» 文本摘錄
------------

有受虐癖的幺四婆婆,在餘華的原著中曾被這樣描寫到:“他打我時,與我那死去的丈夫一模一樣,真狠毒啊。”年輕時的幺四婆婆被家暴的丈夫打出了斯德哥爾摩綜合症,于是在丈夫過世的幾十年後,她找來一個瘋子,無數次的鼓勵瘋子對她抽打,使用暴力,在她眼裡,這滿足了她的受虐癖。

在瘋子眼裡,對人使用暴力甚至狠下殺手是一種待人的“習慣”,甚至是“友好”的,“幸福”的。無故死在河邊的幺四婆婆是被瘋子“善意”的對待下砍死的。此外,婚外出軌的詩人王宏,在河邊玩耍的孩子,都是瘋子的“見面禮”,是瘋子暴虐的犧牲品。

可是我們回到故事的最初,幺四婆婆,王宏和錢玲,還有許亮,他們之所以出現在河邊,是因為他們各自都有說不出口,見不得光的秘密。甚至是那個看似無辜小孩,村長提到村子裡許多小孩子都會往瘋子身上丢石子,瘋子反應平淡的好像石子沒有丢在他身上一樣,在幺四婆婆受虐癖的養育習慣下,這或許是一種友好而畸形的見面禮。

------------

» 資料摘錄

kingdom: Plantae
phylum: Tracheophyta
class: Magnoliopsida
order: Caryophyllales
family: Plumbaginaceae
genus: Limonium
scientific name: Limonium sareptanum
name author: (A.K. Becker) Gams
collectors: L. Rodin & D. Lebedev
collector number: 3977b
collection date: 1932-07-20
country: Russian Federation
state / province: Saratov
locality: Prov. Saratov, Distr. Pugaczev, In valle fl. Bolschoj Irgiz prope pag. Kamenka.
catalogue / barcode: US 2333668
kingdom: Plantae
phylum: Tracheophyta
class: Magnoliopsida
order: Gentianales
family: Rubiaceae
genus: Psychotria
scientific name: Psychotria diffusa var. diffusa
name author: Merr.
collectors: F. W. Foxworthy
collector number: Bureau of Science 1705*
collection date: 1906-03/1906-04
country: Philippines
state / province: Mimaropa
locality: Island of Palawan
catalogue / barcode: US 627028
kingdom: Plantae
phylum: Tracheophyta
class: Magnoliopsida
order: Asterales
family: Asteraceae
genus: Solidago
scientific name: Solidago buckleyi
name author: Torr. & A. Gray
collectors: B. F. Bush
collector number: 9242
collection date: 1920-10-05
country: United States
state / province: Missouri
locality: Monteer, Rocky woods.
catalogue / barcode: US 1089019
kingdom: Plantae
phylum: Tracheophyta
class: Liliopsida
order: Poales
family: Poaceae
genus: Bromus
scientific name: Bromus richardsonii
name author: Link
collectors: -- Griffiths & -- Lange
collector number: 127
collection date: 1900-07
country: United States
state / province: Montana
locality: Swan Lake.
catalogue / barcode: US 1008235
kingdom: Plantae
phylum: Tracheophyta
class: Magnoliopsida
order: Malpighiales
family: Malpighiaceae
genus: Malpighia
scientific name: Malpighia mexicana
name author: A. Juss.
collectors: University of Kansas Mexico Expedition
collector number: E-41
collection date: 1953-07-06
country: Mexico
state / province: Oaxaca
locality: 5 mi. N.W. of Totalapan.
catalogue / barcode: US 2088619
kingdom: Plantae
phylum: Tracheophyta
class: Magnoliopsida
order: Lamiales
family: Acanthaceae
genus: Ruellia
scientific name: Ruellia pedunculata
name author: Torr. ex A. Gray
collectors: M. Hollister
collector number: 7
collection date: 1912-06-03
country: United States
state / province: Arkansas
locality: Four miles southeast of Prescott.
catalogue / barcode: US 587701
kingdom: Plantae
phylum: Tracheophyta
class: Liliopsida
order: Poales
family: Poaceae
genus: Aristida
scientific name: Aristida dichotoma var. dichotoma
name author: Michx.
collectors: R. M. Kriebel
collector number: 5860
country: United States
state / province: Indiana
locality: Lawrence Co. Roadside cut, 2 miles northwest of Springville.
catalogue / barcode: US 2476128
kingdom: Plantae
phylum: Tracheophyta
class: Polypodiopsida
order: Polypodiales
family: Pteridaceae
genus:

------------

» 練習題目
把上方談幺四婆婆與瘋子的文本中，以「在瘋子眼裡」開頭的那一段改寫成簡短的條列要點，保留其主要事實。

» 參考答案
- 瘋子把對人施暴、甚至下殺手看作待人的「習慣」，認為這是「友好」、「幸福」的。
- 幺四婆婆無故死在河邊，是在瘋子「善意」的對待下被砍死的。
- 婚外出軌的詩人王宏和在河邊玩耍的孩子也是瘋子的「見面禮」，成了他暴虐的犧牲品。